Their six-day stay in Hiroshima gave the medical students a good opportunity to consider how the story of the atomic bombing can be passed on to future generations.

Sense the fundamentals of medicine with both the mind and body
Katsuko Kataoka, M.D., Ph.D.
Secretary General, JPPNW

There is a tremendous amount of data in Hiroshima on the direct effects on the human body of the thermal rays and the blast from the atomic bombing as well as the long-term effects of radiation. At the same time, Hiroshima has accumulated a great deal of knowledge on medical care for atomic bomb survivors, including the latest treatments for the effects of radiation.

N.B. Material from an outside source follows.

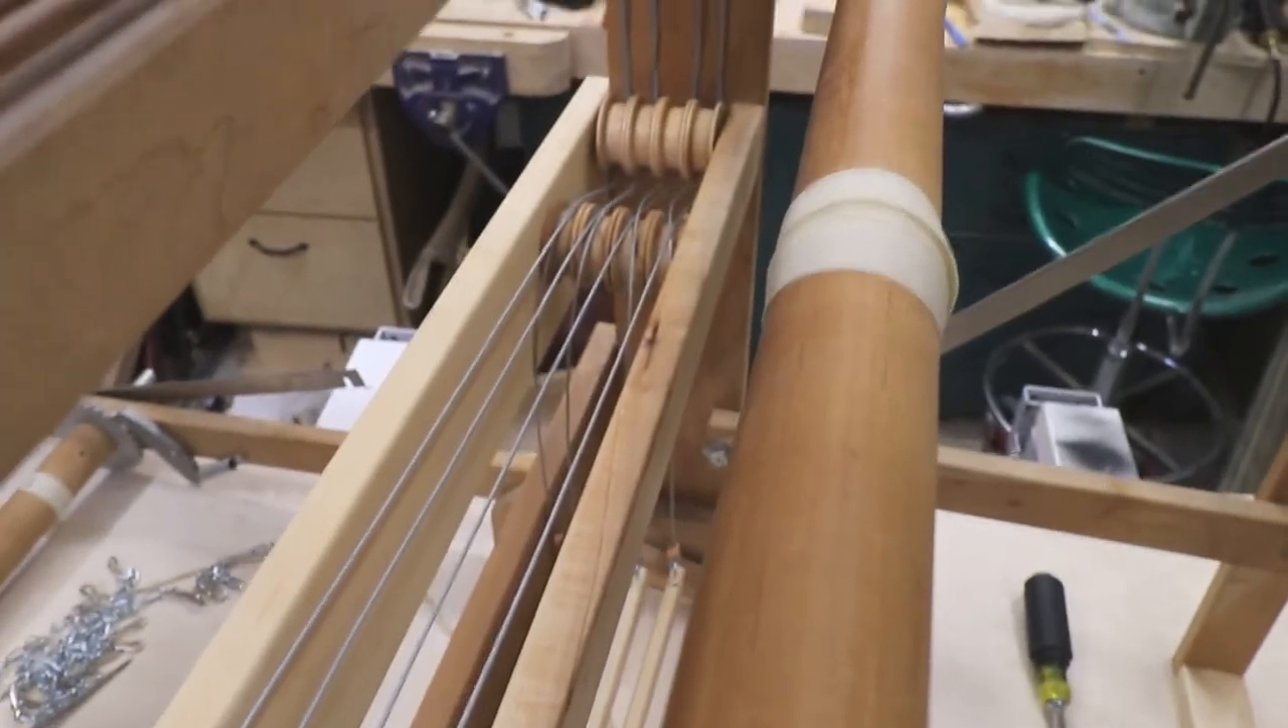Here's the harnesses, harness cables in place along the pulleys, the new pulleys we put in.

How to address the mental health problems of the survivors is another important issue.

Another of the benefits of studying medicine in Hiroshima is the opportunity to directly ask doctors who have treated survivors how they felt at those times and to sense with both the mind and body such fundamentals of medicine as how badly war violates human rights and that nuclear weapons and human beings cannot coexist.

But the number of doctors with experience in treating atomic bomb survivors is dwindling, so it is important to seek them out, to create opportunities for them to talk with medical students, and to leave behind a record of their knowledge.

International Physicians for the Prevention of Nuclear War, which was jointly established by doctors in the United States and the Soviet Union in 1980, asked former Soviet President Mikhail Gorbachev and other leaders of nations possessing nuclear weapons to abolish them. We take pride that through our efforts since then we have played a role in preventing the use of nuclear weapons.

Statements by doctors have a major impact on the public. I would like to see more opportunities like the Hiroshima summer school so that more students will have a chance to study in Hiroshima.


International Federation of Medical Student Associations (IFMSA)
Launched in 1951, a non-governmental organization and a member of the United Nations Economic and Social Council (ECOSOC). It has six standing committees such as “Human Rights and Peace,” “Public Health,” and “Reproductive Health including AIDS.” The General Secretariat is located at the World Medical Association in France. As of August of 2007, there are branches in 105 countries and regions. IFMSA-Japan has about 500 members.